Dr Morie’s VR Bio

Jacquelyn Ford Morie started her VR career in 1989 when she joined the Institute for Simulation and Training’s (IST) VR Group in the Visual Systems Lab run by Dr. Michael Moshell. There she worked with Army Research Institute (ARI) scientists Witmer and Singer who developed the Presence and Immersive Tendencies Questionnaires, used extensively in early VR studies. She contributed to their perceptual and navigational studies for ARI. She also worked on programming and modeling for advanced image generators, like those used for the SIMNET networked tank simulators created by Jack Thorpe. This led to her helping create the SIMNET database (especially the city of Kuwait) for the Battle of 73 Easting recreation, that largest expanse of virtual territory ever made for a simulator at that time.

While at IST she also pioneered the concept of creating emotionally evocative VR, at a time when many offerings were simple and factual. With her partner, Mike Goslin, she created the VR called Virtopia, which had eight specially crafted VR worlds each designed to elicit different emotional responses. Virtopia was the first ever VR to be showcased at a film festival: The Florida Film Festival in Orlando in 1992 and again in a more advanced form in 1993.
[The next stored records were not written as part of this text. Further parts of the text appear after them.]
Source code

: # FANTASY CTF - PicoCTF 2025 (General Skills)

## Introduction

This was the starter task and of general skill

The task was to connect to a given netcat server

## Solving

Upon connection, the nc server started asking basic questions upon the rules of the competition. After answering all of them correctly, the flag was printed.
Morie also worked with an after hour group of undergrad and high school students called the Toy Scouts, who were sponsored by Dr. Moshell and co-led by Dan Mapes (inventor of the VR gloves that eventually were marketed by FakeSpace Lab). The Scouts made full bodied immersive VR games that were shown at the 1994 and 1995 SIGGRAPH Conferences.

Morie went on to help found the University of Southern California’s Institute for Creative Technologies, where she continued her research into techniques that could predictably result in more evocative VR environments. Her work during this time included the invention of a scent collar for subtle VR smells and an infrasonic floor to elicit a visceral, though unheard, emotional response. Her main VR work from this time, DarkCon, is documented in her 2007 thesis, available at morie.org.

Her next VR work was called the Memory Stairs, consisting of several life event VR environments from before birth to near death, with a full range of 3D audio, scent and more. Dr. Morie continues her work in VR today, especially for meaningful applications with her company, All These Worlds, LLC (alltheseworldsllc.com). Projects include providing Mindfulness classes to soldiers via a networked social VR world (along with the Army Medical Command and the UCSD Center for Mindfulness). In 2016 she completed a 3 year project for NASA to build a VR prototype “Holodeck” called ANSIBLE for astronauts who will be going on long duration space flights to places like Mars. ANSIBLE is expressly designed to mitigate the effects of sensory deprivation and social isolation inherent in such long missions and was shown to be effective in a recent year-long study in a Mars isolation habitat called HI-SEAS in Hawaii.

In 2022, Dr Morie was awarded the Accenture AIXR Lifetime achievement for her many contributions to the development of VR as a new, exciting medium.